Assistant District Attorney Dwight Powers could be a real hard-ass when it came to an investigation. But what the man lacked in personality he made up for in courtroom performance. Powers got convictions that were rarely overturned. When he sent felons to Jeff City or Potosi, they served their time.
But it was up to men like Cole and Lee to find the ammunition to make Powers’s big legal guns work.
Lee scanned the break-room area and ran through the usual
questions. “We’re ready to serve the warrants on the drug trafficking tip you gave us. Nothing on the new money laundering scheme?”
Cole moved to the candy machine and studied his choices. “I haven’t gotten anything on the new accountant. Except that Chad Meade hired him, not Jericho.” He dug some change out of his pocket and made a selection.
“Chad’s the nephew, right?”
“Heir apparent.” Cole pulled the candy bar from the bottom bin. “He doesn’t have the brains Jericho or even Daniel had, so if he’s up to something, you can bet he’s not in it alone. I’ll keep digging.”
“No news on who ordered the hit on Powers’s family?”
That was the ADA’s one suspicion he’d found no evidence to corroborate. Powers’s obsession for the truth bordered on vengeance.
“Nothing I can prove yet. The timeline fits. Powers was gearing up to prosecute Jericho’s son. Two large sums of money were withdrawn from the Meade accounts that same week.
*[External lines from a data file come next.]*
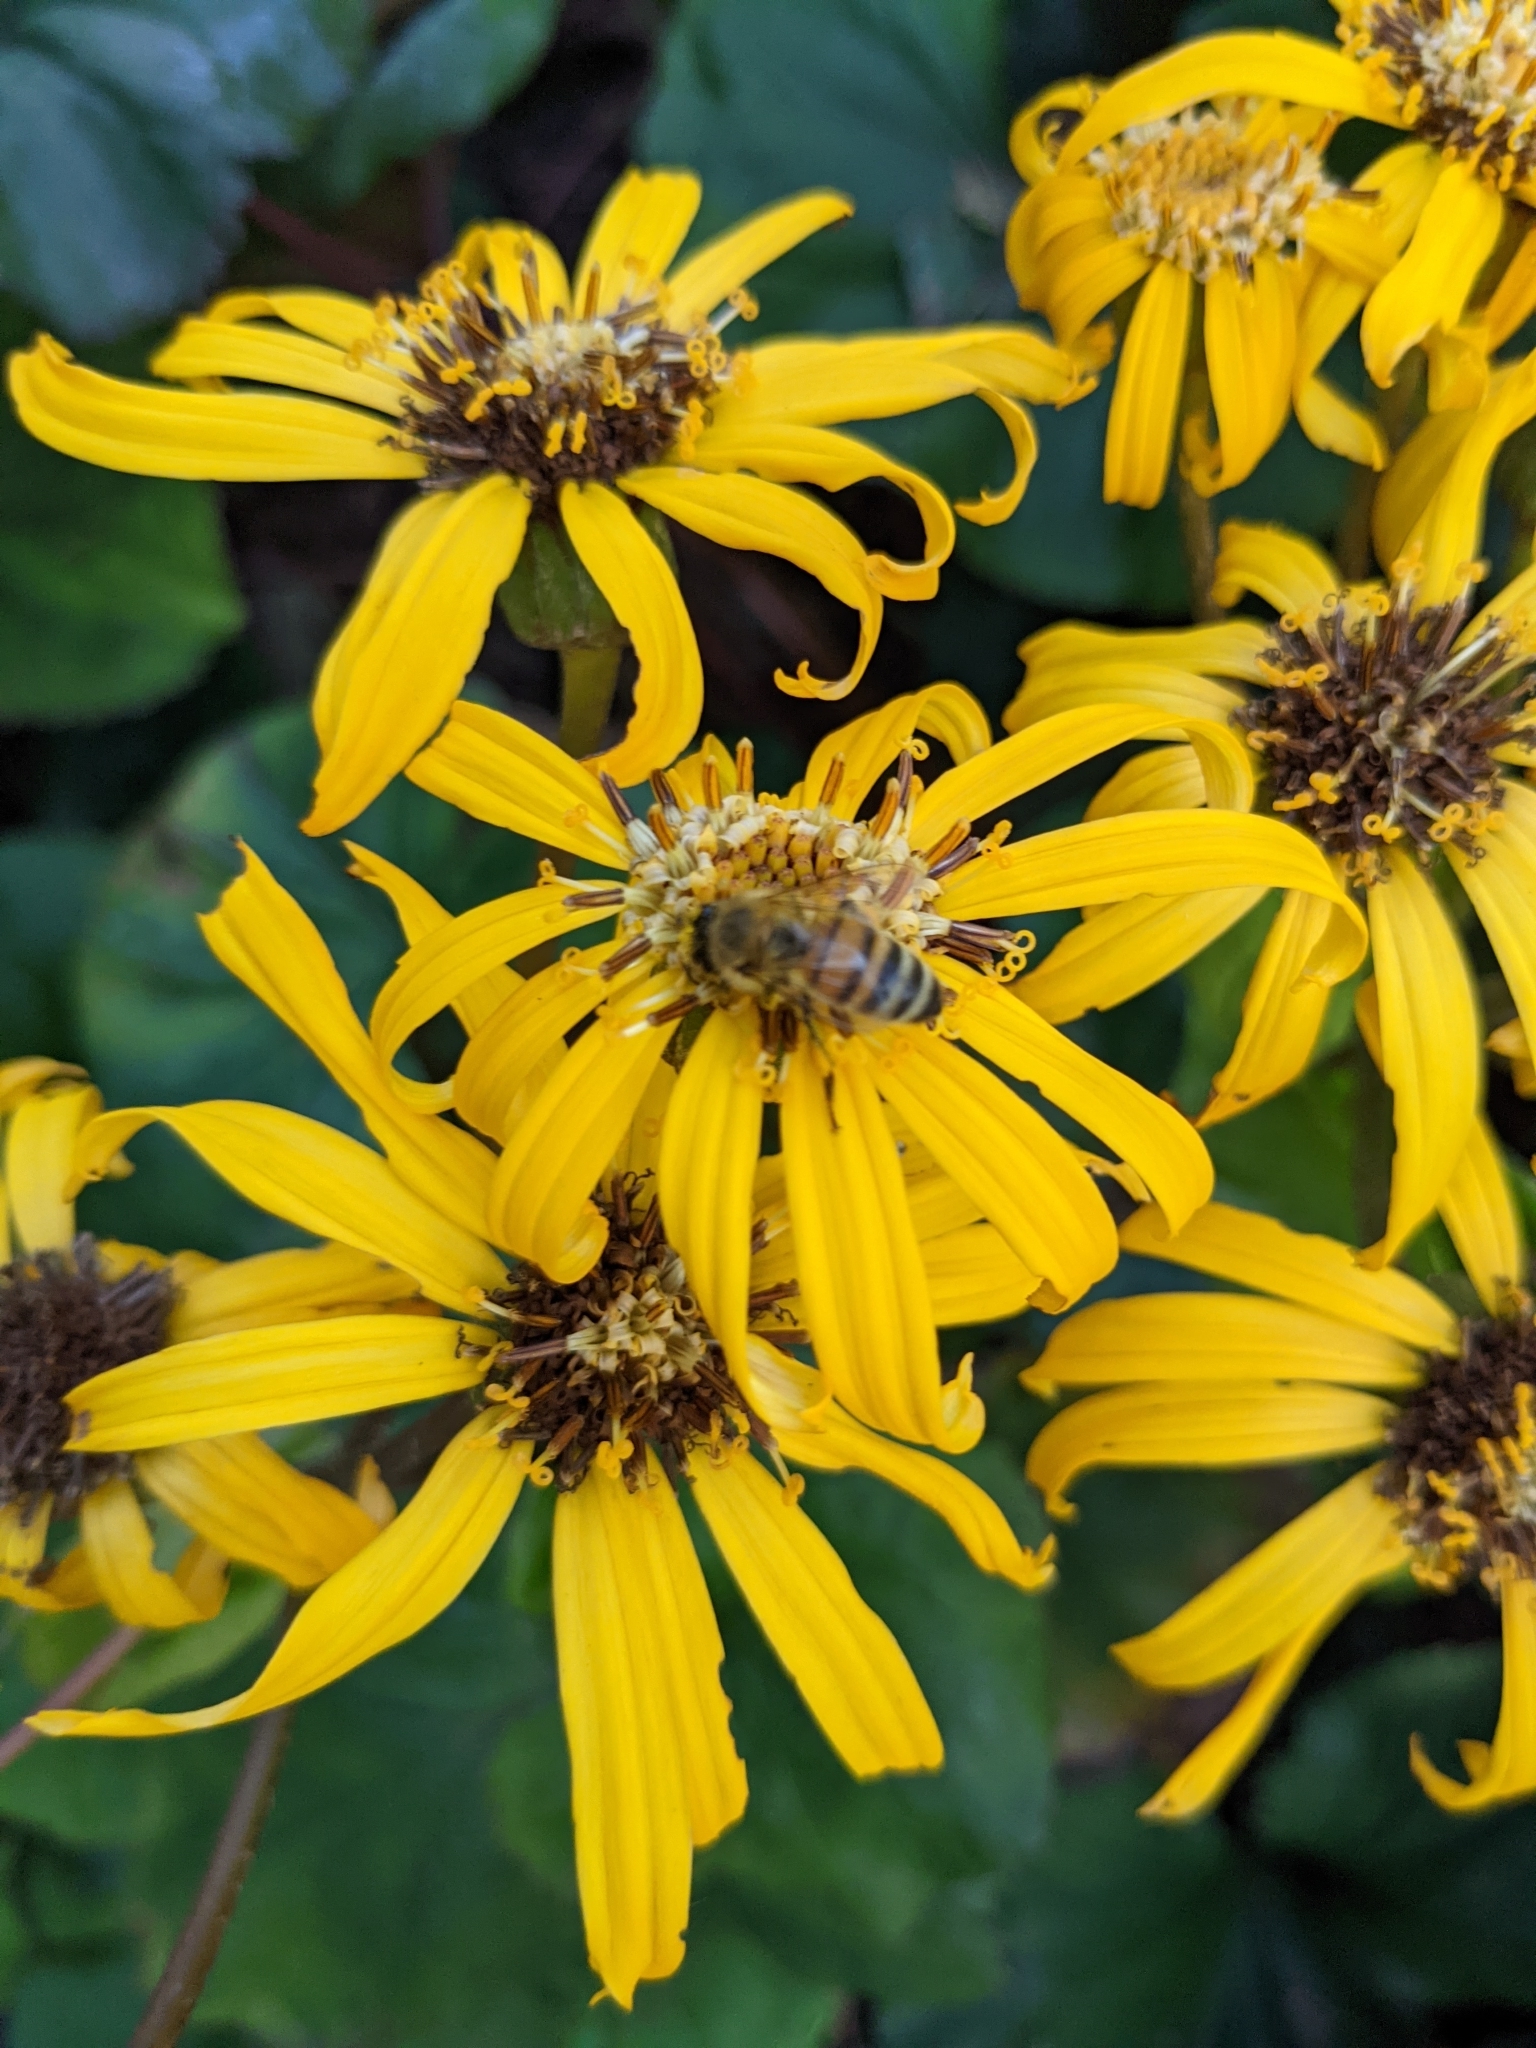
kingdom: Animalia
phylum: Arthropoda
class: Insecta
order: Hymenoptera
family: Apidae
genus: Apis
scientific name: Apis mellifera
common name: Honey bee
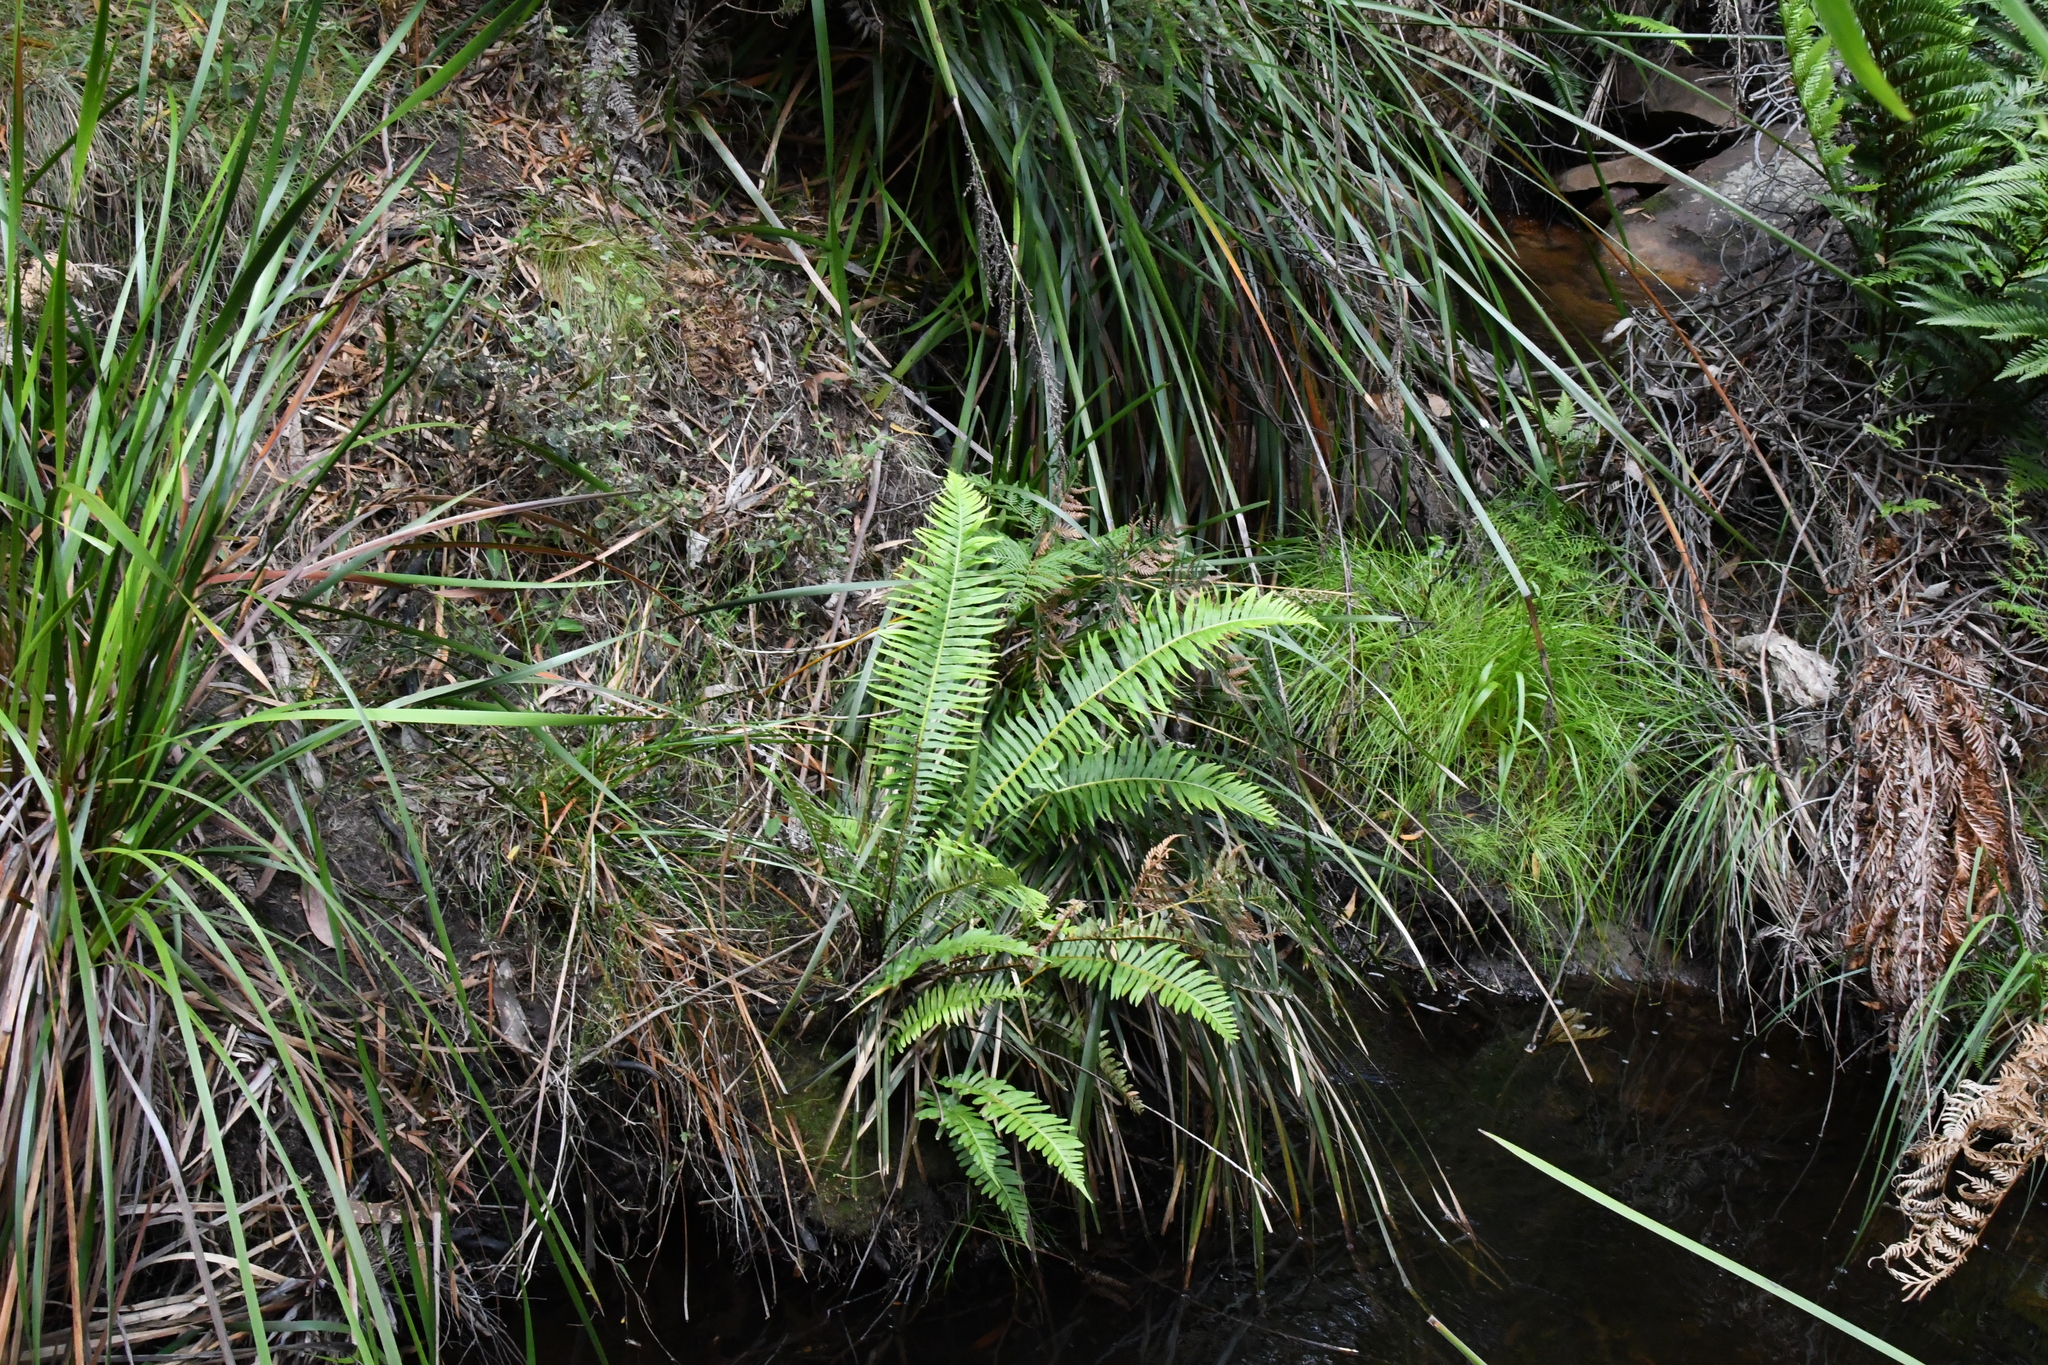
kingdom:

But I’ve got no phone record, no eye witness to place Jericho with the hit man.”
“And we’ve got no hit man,” Lee added.
Cole nodded. “I’m still waiting for someone in the Meade camp to let something slip. But I haven’t heard anything concrete yet.”
Lee wadded up his empty wrapper and shot a basket in the trash can. “I’ll pass the word along, but you know Powers wants every loose end wrapped up before we pull you in.”
Cole shrugged his shoulders and took a drink. The few minutes they’d been conversing would start to draw attention soon. Lee Cameron was his one link to the DA’s office, Cole’s only safe channel of information in or out of the game. Lee wouldn’t risk making contact with the UC operative just to shoot the breeze. “So I’ve got nothing new, you’ve got nothing new. Why are you here?”